Going for a run 'helps preserve memory'

Monday, 19th February 2018, 8:37 am
Updated Monday, 19th February 2018, 8:37 am

Running helps preserve your memory, suggests new research.

Scientists found any exercise, but running in particular, protects against the negative effects of stress on the hippocampus - the part of the brain responsible for learning and memory.

Associate professor Jeff Edwards, of Brigham Young University in the US, said: "Exercise is a simple and cost-effective way to eliminate the negative impacts on memory of chronic stress,

"The ideal situation for improving learning and memory would be to experience no stress and to exercise

"Of course, we can't always control stress in our lives, but we can control how much we exercise.

"It's empowering to know that we can combat the negative impacts of stress on our brains just by getting out and running."

Stress relief

Prof Edwards explained inside the hippocampus, memory formation and recall occur optimally when the synapses or connections between neurons are strengthened over time.

That process of synaptic strengthening is called long-term potentiation (LTP).

Yet chronic or prolonged stress weakens the synapses, which decreases LTP and ultimately impacts memory.

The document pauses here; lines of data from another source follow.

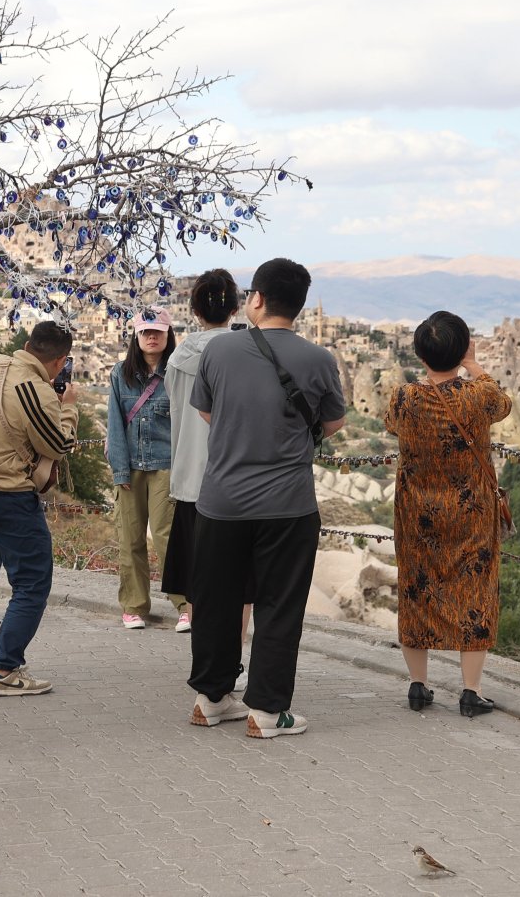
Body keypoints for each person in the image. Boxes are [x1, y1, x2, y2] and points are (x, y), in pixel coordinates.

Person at [187, 259, 345, 738]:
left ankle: (210, 699)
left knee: (215, 601)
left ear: (256, 298)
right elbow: (333, 425)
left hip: (221, 501)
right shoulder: (319, 359)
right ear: (298, 306)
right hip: (287, 505)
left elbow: (206, 412)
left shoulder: (219, 351)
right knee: (278, 604)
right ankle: (266, 710)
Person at [384, 311, 512, 718]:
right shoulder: (478, 397)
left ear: (421, 354)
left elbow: (391, 425)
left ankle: (418, 687)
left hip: (416, 512)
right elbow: (502, 403)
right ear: (461, 350)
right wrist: (473, 366)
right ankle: (471, 692)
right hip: (471, 512)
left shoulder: (404, 398)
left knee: (417, 589)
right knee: (474, 591)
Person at [0, 321, 78, 697]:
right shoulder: (33, 388)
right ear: (60, 362)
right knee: (33, 579)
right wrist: (67, 408)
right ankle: (6, 669)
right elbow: (57, 444)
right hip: (4, 494)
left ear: (26, 344)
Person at [164, 269, 252, 647]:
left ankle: (204, 654)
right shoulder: (247, 354)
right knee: (241, 578)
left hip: (189, 479)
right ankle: (235, 650)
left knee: (199, 578)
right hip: (234, 480)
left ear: (195, 309)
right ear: (234, 308)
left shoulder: (177, 358)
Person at [105, 307, 177, 630]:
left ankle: (185, 603)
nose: (151, 337)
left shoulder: (177, 373)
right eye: (146, 331)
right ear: (136, 335)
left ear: (167, 335)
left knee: (169, 538)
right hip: (131, 466)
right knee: (130, 539)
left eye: (157, 332)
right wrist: (120, 471)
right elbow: (114, 427)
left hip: (166, 466)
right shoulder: (120, 375)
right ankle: (134, 605)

So he and colleagues divided mice into four groups - sedentary no stress, exercise no stress, exercise with stress, and sedentary with stress.

The exercise groups used running wheels over a four-week period averaging 5 km ran per day.

Half of each exercise and sedentary group was then exposed to stress-inducing situations, such as walking on an elevated platform or swimming in cold water.

One hour after stress induction researchers carried out electrophysiology experiments on the animals' brains to measure the LTP.

Maze runners

The study found when exercise co-occurs with stress, LTP levels are not decreased, but remain normal.

Stressed mice who had exercised had significantly greater LTP than the stressed mice who did not run.

The stressed mice who exercised performed just as well as non-stressed mice who exercised on a maze-running experiment testing their memory.

Additionally, Prof Edwards found exercising mice made significantly fewer memory errors in the maze than the sedentary mice.

The findings reveal exercise is a viable method to protect learning and memory mechanisms from the negative cognitive impacts of chronic stress on the brain.

The study was published in the journal of Neurobiology of Learning and Memory.